ACTIVITY A: Reproduce everything in the Spark Streaming post from "def blah(row: Array[Byte])" down to "close the conneciton.".
ACTIVITY B:
Do these statements agree with the Spark Streaming post? Answer each with yes or no and quote the words of the post that decide it.
(i) The post attributes the problem to how Scala computes closures.
(ii) The post recommends opening a connection for every record in the RDD.
(iii) The post suggests using rdd.foreachPartition.
ACTIVITY C: How might the Spark Streaming post go on after its final sentence? Continue it from there.

Re: Spark Streaming into HBase

Posted by Tathagata Das <ta...@gmail.com>.

This is some issue with how Scala computes closures. Here because of the
function blah it is trying the serialize the whole function that this code
is part of. Can you define the function blah outside the main function?  In
fact you canTry putting the function in a serializable object.

object BlahFunction extends Serializable {

   def blah(row: Array[Byte]) { .... }
}

On a related note, opening a connection for every record in the RDD is
pretty inefficient. Use rdd.foreachPartition instead - open the connection,
write the whole partition, and then close the conneciton.

RECORD SET:
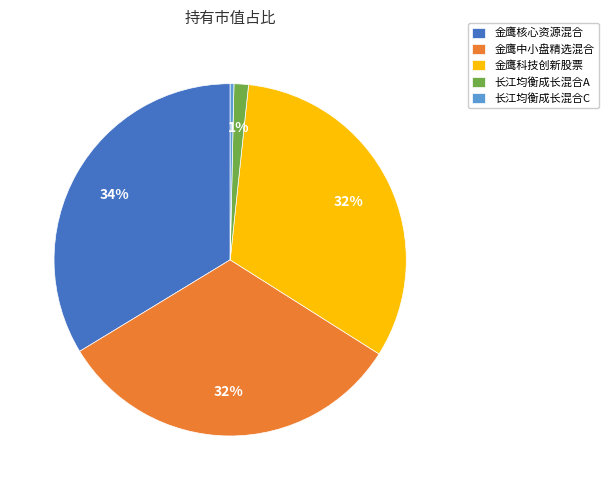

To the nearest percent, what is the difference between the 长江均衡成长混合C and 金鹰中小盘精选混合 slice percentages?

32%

==

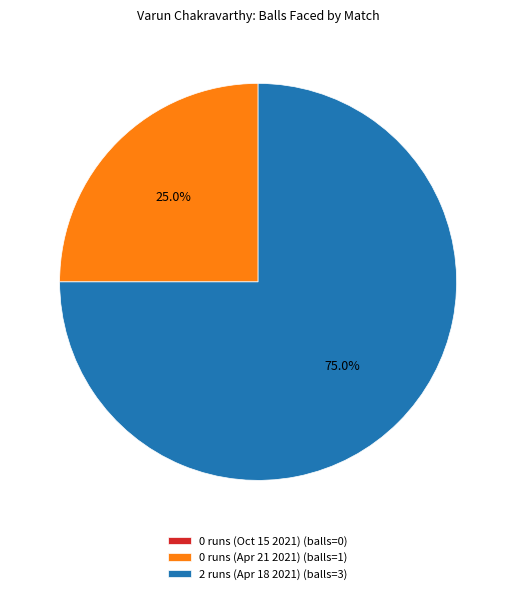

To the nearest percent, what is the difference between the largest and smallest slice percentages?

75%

TASK ANSWER A:
def blah(row: Array[Byte]) { .... }
}

On a related note, opening a connection for every record in the RDD is
pretty inefficient. Use rdd.foreachPartition instead - open the connection,
write the whole partition, and then close the conneciton.

TASK ANSWER B:
(i) Yes: "This is some issue with how Scala computes closures."
(ii) No: "opening a connection for every record in the RDD is pretty inefficient."
(iii) Yes: "Use rdd.foreachPartition instead"

TASK ANSWER C:
TD


On Wed, Sep 3, 2014 at 4:24 PM, Kevin Peng <kp...@gmail.com> wrote:

> Ted,
>
> Here is the full stack trace coming from spark-shell:
>
> 14/09/03 16:21:03 ERROR scheduler.JobScheduler: Error running job
> streaming job 1409786463000 ms.0
>
> org.apache.spark.SparkException: Job aborted due to stage failure: Task
> not serializable: java.io.NotSerializableException:
> org.apache.spark.streaming.StreamingContext
>
> at org.apache.spark.scheduler.DAGScheduler.org
> $apache$spark$scheduler$DAGScheduler$$failJobAndIndependentStages(DAGScheduler.scala:1033)
>
> at
> org.apache.spark.scheduler.DAGScheduler$$anonfun$abortStage$1.apply(DAGScheduler.scala:1017)
>
> at
> org.apache.spark.scheduler.DAGScheduler$$anonfun$abortStage$1.apply(DAGScheduler.scala:1015)
>
> at
> scala.collection.mutable.ResizableArray$class.foreach(ResizableArray.scala:59)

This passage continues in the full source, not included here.